A planet is approaching the Earth at a speed of 0.51C. From the opposite side a rocket approaching the Earth with a speed of V=0.51C. So planet and rocket are a distance d from Earth but on opposite sides of Earth. Both approaches the Earth at the speed of V=0.51C. All three will be in the same place after a time t = d/0.51C This "see" those who are on Earth. What "see" those who are on the planet? They see the Earth which is at distance d and approaching it with speed V = 0.51C. They see the rocket, the same direction as the Earth but at a distance 2d. All three will be in the same place after a time t. So the rocket had a speed of 2d / t = 1.02C.
Nope, they see dialation effects. They see eachother approach at approx. .81c This was similar to my question in the Special Relativity thread, except for some reason I kept getting different times for the objects closing on each other. In any case, the objects moving that fast will see length contraction along the route they take, and will see time moving at a different rate. Because of this they will see the other ship approaching not at twice the velocity they are at, but at .81c. Nothing will violate speed of light from any reference point.
Let's analyze what happens between the planet and Earth, neglecting the rocket. They have speed V = 0.51C between them, and the distance between them is d. Regardless of where the look, they meet after a time t = d/0.51C?
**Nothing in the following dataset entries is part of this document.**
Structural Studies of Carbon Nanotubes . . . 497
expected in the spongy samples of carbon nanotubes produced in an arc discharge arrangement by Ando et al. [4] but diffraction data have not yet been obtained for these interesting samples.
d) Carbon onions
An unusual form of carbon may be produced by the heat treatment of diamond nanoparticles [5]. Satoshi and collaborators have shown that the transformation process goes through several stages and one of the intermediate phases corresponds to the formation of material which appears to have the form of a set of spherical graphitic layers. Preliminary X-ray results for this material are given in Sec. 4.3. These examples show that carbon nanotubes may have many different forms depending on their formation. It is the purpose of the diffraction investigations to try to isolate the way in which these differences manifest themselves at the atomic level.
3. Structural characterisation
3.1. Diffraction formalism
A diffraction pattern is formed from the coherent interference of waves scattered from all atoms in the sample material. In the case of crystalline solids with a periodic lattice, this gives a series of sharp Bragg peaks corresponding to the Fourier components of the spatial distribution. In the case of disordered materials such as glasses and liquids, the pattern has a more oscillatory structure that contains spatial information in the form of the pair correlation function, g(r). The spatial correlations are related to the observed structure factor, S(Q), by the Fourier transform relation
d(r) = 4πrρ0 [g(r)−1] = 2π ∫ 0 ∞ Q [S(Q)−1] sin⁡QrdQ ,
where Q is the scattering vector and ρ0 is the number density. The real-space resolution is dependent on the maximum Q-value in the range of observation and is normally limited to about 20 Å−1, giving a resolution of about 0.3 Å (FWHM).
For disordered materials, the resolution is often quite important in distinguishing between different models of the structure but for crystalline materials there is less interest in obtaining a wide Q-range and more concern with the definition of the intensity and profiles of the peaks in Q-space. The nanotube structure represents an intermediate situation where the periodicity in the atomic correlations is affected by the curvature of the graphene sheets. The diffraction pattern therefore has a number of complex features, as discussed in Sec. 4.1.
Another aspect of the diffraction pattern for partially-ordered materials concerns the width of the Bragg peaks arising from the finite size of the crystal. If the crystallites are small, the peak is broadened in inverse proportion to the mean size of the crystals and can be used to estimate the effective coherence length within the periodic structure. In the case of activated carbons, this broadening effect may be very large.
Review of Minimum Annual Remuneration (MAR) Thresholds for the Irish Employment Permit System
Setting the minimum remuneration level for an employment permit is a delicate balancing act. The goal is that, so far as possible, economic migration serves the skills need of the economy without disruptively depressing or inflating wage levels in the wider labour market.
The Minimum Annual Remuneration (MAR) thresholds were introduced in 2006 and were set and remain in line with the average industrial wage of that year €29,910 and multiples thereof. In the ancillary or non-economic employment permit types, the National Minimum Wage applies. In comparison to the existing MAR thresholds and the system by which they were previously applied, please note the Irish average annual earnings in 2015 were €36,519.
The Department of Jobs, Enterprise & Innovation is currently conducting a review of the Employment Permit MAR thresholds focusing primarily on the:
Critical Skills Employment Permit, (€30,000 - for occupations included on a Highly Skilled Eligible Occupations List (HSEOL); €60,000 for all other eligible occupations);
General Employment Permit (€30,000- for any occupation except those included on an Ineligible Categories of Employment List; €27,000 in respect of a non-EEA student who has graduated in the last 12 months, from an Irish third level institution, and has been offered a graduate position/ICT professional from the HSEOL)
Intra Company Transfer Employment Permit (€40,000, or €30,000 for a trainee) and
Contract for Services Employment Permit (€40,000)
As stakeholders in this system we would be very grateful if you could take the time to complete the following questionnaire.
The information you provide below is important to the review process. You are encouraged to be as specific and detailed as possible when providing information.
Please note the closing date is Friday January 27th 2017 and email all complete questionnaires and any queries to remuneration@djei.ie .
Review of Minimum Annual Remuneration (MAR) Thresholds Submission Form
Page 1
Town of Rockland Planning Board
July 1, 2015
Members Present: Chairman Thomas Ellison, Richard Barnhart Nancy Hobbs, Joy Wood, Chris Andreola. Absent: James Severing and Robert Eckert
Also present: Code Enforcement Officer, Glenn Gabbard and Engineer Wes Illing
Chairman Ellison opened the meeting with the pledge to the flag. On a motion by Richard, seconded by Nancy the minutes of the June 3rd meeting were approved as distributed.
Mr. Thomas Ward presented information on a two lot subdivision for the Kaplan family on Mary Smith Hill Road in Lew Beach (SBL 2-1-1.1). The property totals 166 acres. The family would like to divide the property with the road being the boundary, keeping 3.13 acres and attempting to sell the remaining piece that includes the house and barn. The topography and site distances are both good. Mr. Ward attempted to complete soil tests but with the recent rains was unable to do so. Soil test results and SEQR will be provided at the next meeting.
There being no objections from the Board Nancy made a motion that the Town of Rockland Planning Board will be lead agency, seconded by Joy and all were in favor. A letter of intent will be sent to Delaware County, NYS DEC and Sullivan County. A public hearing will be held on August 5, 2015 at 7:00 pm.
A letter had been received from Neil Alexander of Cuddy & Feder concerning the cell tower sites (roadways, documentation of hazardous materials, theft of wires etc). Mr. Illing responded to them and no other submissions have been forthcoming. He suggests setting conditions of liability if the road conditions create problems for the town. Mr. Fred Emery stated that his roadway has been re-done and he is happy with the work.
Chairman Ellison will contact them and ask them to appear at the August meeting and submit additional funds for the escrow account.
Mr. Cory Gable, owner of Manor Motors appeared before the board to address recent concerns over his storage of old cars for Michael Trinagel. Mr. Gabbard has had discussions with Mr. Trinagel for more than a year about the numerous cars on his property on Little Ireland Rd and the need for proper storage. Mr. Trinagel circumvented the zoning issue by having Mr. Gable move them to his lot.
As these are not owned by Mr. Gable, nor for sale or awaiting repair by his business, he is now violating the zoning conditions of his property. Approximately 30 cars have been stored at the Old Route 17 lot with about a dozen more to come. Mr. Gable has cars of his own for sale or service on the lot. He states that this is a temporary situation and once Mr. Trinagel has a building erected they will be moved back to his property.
Well, not exactly. As I understand it, the observer from the earth sees that they meet at t = d/.51c. However for the rocket, the distance is not the same, even though the velocity of approach is. So from the rockets perspective they meet at t' = Gamma (t - V * d/c^2) where Gamma = 1/SQRT(1-v^2/c^2) Gamma can also be used to determine the distance he observes the earth (and the other rocket) as being at.
Im sorry, but did not get my little experiment. It about what "see" those on the Earth and what "see" those on the planet. Also velocity effects (compression) are on the rocket and not from the rocket or distance. If you want to be convincing then to come with the exact calculations show that V = 0.81C as you affirmed.